▶ _Приведённый отрывок_:

┄┄┄┄┄┄┄┄┄┄

– Оставьте меня, Владимир Ильич, в покое, – резко оборвал я его, – с вашим вечным чтением мыслей… Я вам могу ответить словами Гамлета: «…ты не умеешь играть на флейте, а хочешь играть на моей душе…» Я не буду вам говорить о том, что я думаю, слушая вас…
– И не говорите! – крикливо и резко и многозначительно перебил он меня. – И благо вам, если не будете говорить, ибо я буду беспощаден ко всему, что пахнет контрреволюцией!.. И против контрреволюционеров, кто бы они ни были (ясно подчеркнул он), у меня имеется товарищ Урицкий (председатель Петроградской ЧК, убит 30 августа 1918 г. эсером Каннигесером. –
И глаза его озарились злобным, фантастически-злобным огоньком. В словах его, взгляде я почувствовал и прочел явную неприкрытую угрозу полупомешанного человека… Какое-то безумие тлело в нем…
Я не буду приводить всего того, о чем мне пришлось еще говорить с ним в этот мой приезд… Все существенное я сказал как в данных воспоминаниях, так и в цитированной книге «Среди красных вождей»…
Мы расстались с Лениным при явно враждебном отношении друг к другу, и что он, ничем не стесняясь, и вымещал на мне впоследствии во все время моей советской деятельности… Отношения наши, во всяком случае, отлились в форму самую неприязненную, почему я и прекратил с ним личные сношения, хотя я и стоял на высоких постах. В неизбежных случаях личных переговоров мы оба, не сговариваясь, прибегали к телефону или к письмам или сносились через посредство Красина, которому Ленин неоднократно говорил, что предпочитает не встречаться со мной, так как я действую одним своим видом и тоном моего голоса ему на нервы. То же приблизительно говорил ему и я…
Но мне вспоминается еще, как Ленин передал мне через Красина привет, когда я был в Лондоне (директором «Аркоса»). Это было по поводу введения нэпа. Красин ездил по делам в Москву, и там (1922 г.) Ленин, убедившись, не без влияния Красина, в том, что необходимо дать относительную свободу задерганному большевиками русскому народу, решительно повернул курс направо, первым шагом чего и явился нэп (новая экономическая политика). Когда Красин, собираясь обратно в Лондон, зашел проститься с Лениным, он в заключение, вдруг что-то вспомнив, сказал ему:
– Да, кстати, кланяйтесь Соломону и расскажите ему о новом направлении, о новой тактике, – его буржуазное сердце порадуется этому первому шагу на пути восстановления прав буржуазии и демократии…
Больше мне не приходилось обмениваться с ним никакими сношениями.

┄┄┄┄┄┄┄┄┄┄

▶ _Выдержки из данных_:
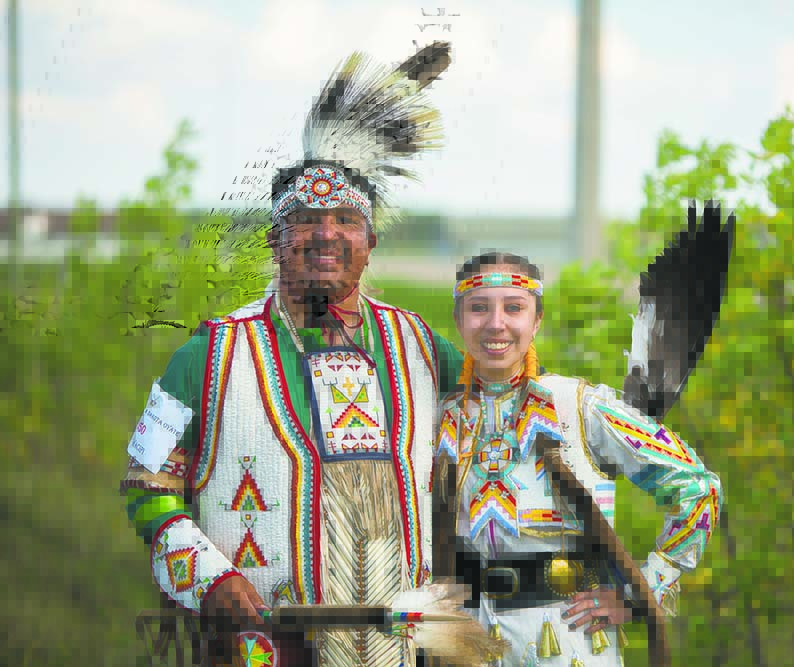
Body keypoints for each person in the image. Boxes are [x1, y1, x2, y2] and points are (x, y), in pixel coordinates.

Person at [121, 45, 466, 667]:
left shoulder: (421, 349)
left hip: (403, 647)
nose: (326, 234)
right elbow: (147, 484)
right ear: (275, 241)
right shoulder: (209, 356)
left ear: (371, 243)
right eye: (305, 219)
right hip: (258, 649)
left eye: (345, 220)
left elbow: (507, 426)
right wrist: (209, 578)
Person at [435, 252, 724, 666]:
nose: (496, 323)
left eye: (513, 307)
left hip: (567, 639)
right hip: (466, 644)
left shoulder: (580, 406)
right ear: (459, 319)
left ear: (536, 320)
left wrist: (642, 591)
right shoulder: (440, 419)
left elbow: (698, 489)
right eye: (479, 307)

┄┄┄┄┄┄┄┄┄┄

Приведите ещё раз весь отрывок воспоминаний о Ленине, не меняя в нём ни слова.

▶ _Ответ_:
– Оставьте меня, Владимир Ильич, в покое, – резко оборвал я его, – с вашим вечным чтением мыслей… Я вам могу ответить словами Гамлета: «…ты не умеешь играть на флейте, а хочешь играть на моей душе…» Я не буду вам говорить о том, что я думаю, слушая вас…
– И не говорите! – крикливо и резко и многозначительно перебил он меня. – И благо вам, если не будете говорить, ибо я буду беспощаден ко всему, что пахнет контрреволюцией!.. И против контрреволюционеров, кто бы они ни были (ясно подчеркнул он), у меня имеется товарищ Урицкий (председатель Петроградской ЧК, убит 30 августа 1918 г. эсером Каннигесером. –
И глаза его озарились злобным, фантастически-злобным огоньком. В словах его, взгляде я почувствовал и прочел явную неприкрытую угрозу полупомешанного человека… Какое-то безумие тлело в нем…
Я не буду приводить всего того, о чем мне пришлось еще говорить с ним в этот мой приезд… Все существенное я сказал как в данных воспоминаниях, так и в цитированной книге «Среди красных вождей»…
Мы расстались с Лениным при явно враждебном отношении друг к другу, и что он, ничем не стесняясь, и вымещал на мне впоследствии во все время моей советской деятельности… Отношения наши, во всяком случае, отлились в форму самую неприязненную, почему я и прекратил с ним личные сношения, хотя я и стоял на высоких постах. В неизбежных случаях личных переговоров мы оба, не сговариваясь, прибегали к телефону или к письмам или сносились через посредство Красина, которому Ленин неоднократно говорил, что предпочитает не встречаться со мной, так как я действую одним своим видом и тоном моего голоса ему на нервы. То же приблизительно говорил ему и я…
Но мне вспоминается еще, как Ленин передал мне через Красина привет, когда я был в Лондоне (директором «Аркоса»). Это было по поводу введения нэпа. Красин ездил по делам в Москву, и там (1922 г.) Ленин, убедившись, не без влияния Красина, в том, что необходимо дать относительную свободу задерганному большевиками русскому народу, решительно повернул курс направо, первым шагом чего и явился нэп (новая экономическая политика). Когда Красин, собираясь обратно в Лондон, зашел проститься с Лениным, он в заключение, вдруг что-то вспомнив, сказал ему:
– Да, кстати, кланяйтесь Соломону и расскажите ему о новом направлении, о новой тактике, – его буржуазное сердце порадуется этому первому шагу на пути восстановления прав буржуазии и демократии…
Больше мне не приходилось обмениваться с ним никакими сношениями.